ASSIGNED TASK:
Scan the material for the word "center" and return every matching line.

INFORMATION SUPPLIED:
*** Begin section ***

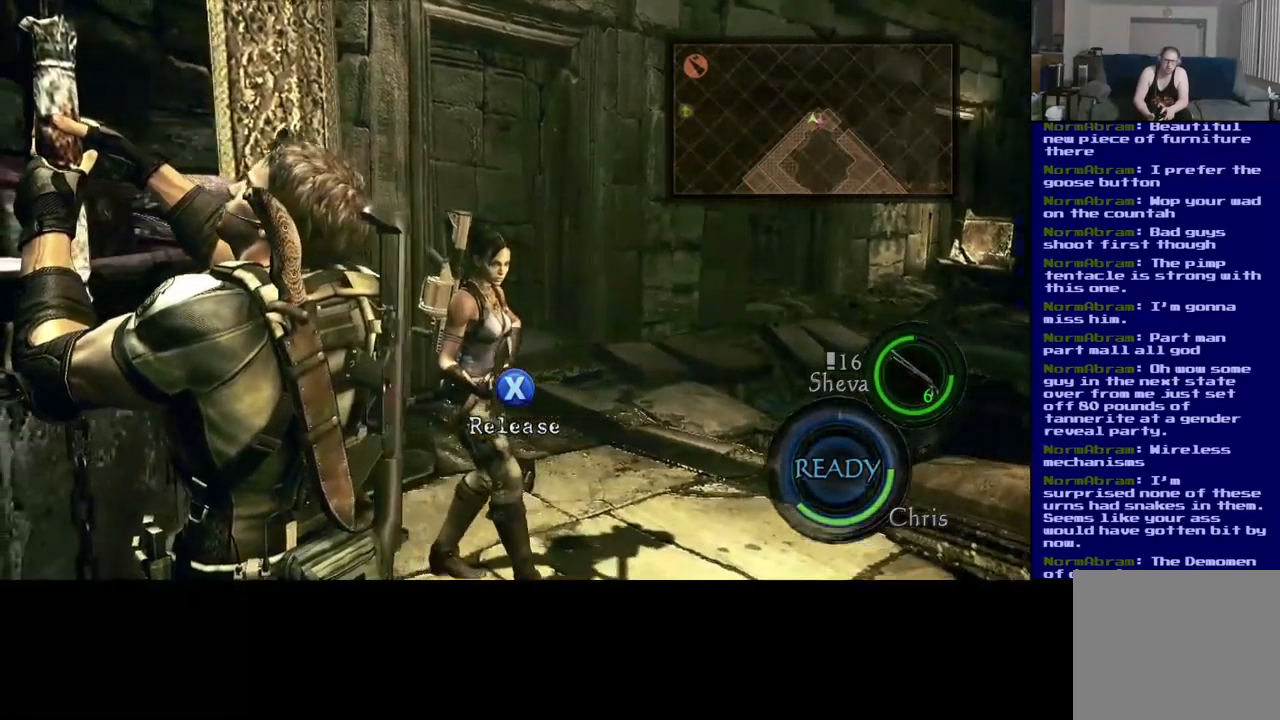
{"buttons": [], "left_stick": "center", "right_stick": "left", "events": []}
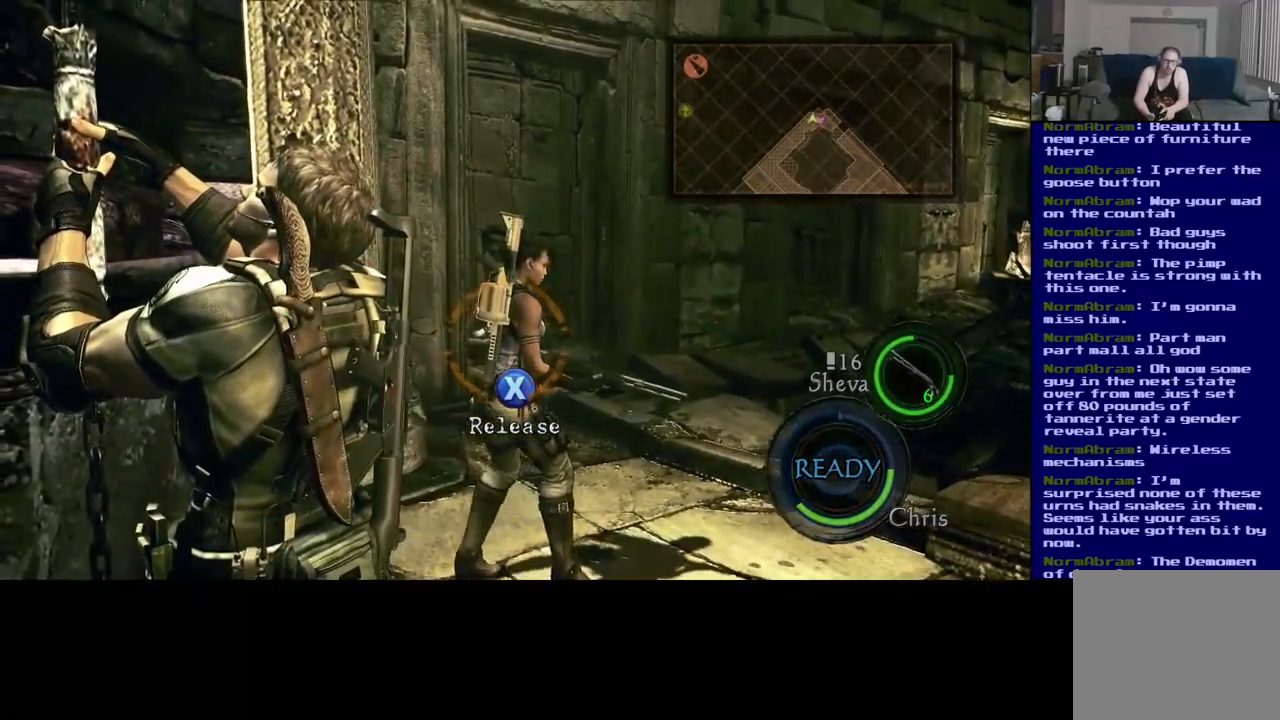
{"buttons": [], "left_stick": "center", "right_stick": "center", "events": [[350, "right_stick", "center"]]}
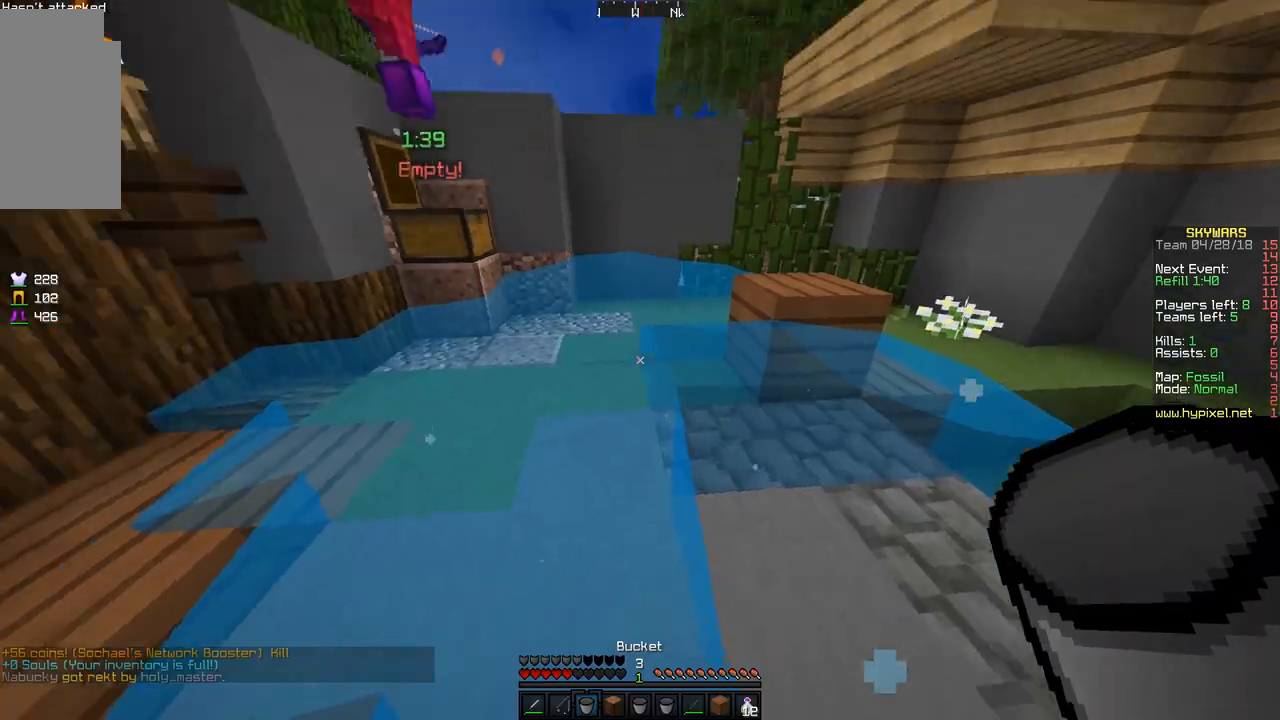
Gameplay with keyboard and mouse; each line is a JSON object with the keys and mouse buttons held at the frame after it. "events" lists presses ("down") and releases ("up") of "a", "d", "s", "space", "w", "mouse_left" and "mouse_right" between this image and that frame as [ms after this image, input, new state], when the widget could be followed in between. "mouse_left", "mouse_right" = the "left", "right" buttons of the "mouse" list. No other keys are recorded. Fast repeated clicks can show as one long hold. Mouse movement is not recorded.
{"keys": ["d", "w"], "mouse": [], "events": [[383, "d", "down"], [383, "w", "down"]]}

*** End section ***

ANSWER:
{"buttons": [], "left_stick": "center", "right_stick": "left", "events": []}
{"buttons": [], "left_stick": "center", "right_stick": "center", "events": [[350, "right_stick", "center"]]}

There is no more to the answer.